- _Dataset items_:
· · · · · · ·

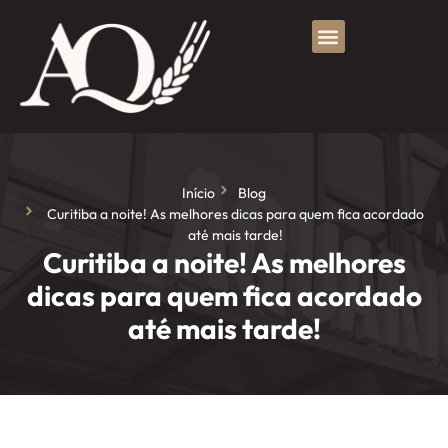
Início
Blog
Curitiba a noite! As melhores dicas para quem fica acordado
até mais tarde!
Curitiba a noite! As melhores
dicas para quem fica acordado
até mais tarde!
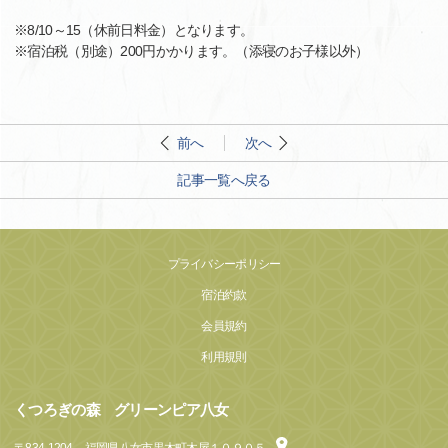
※8/10～15（休前日料金）となります。
※宿泊税（別途）200円かかります。（添寝のお子様以外）
前へ
次へ
記事一覧へ戻る
プライバシーポリシー
宿泊約款
会員規約
利用規則
くつろぎの森 グリーンピア八女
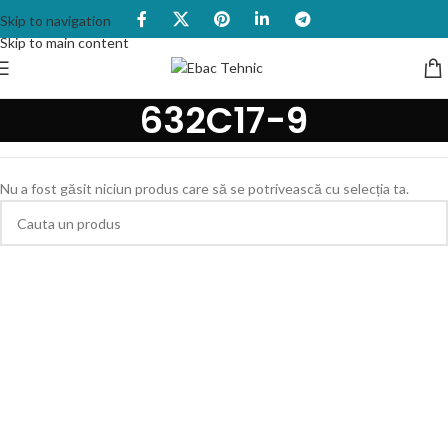
Skip to navigation
Skip to main content
632C17-9
Nu a fost găsit niciun produs care să se potrivească cu selecția ta.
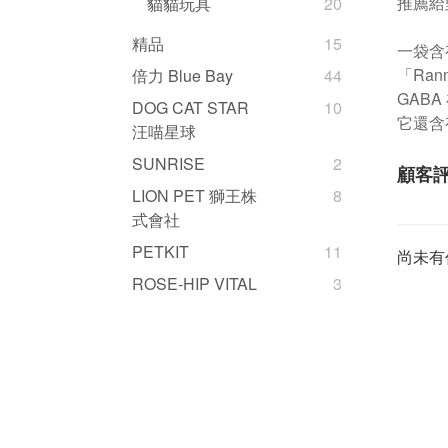
推薦給
貓貓玩具
20
精品
15
一袋含有
「Ra
倍力 Blue Bay
44
GAB
DOG CAT STAR
10
它還含
汪喵星球
SUNRISE
2
顧客
LION PET 獅王株
8
式會社
PETKIT
11
尚未有
ROSE-HIP VITAL
3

· · · · · · ·

- _Your task_:
From the line containing "Nu a fost găsit" down to the last line of the entries above, copy each line exactly and nothing more. Leave pictures out.

- _Answer to this task_:
Nu a fost găsit niciun produs care să se potrivească cu selecția ta.
推薦給
貓貓玩具
20
精品
15
一袋含有
「Ra
倍力 Blue Bay
44
GAB
DOG CAT STAR
10
它還含
汪喵星球
SUNRISE
2
顧客
LION PET 獅王株
8
式會社
PETKIT
11
尚未有
ROSE-HIP VITAL
3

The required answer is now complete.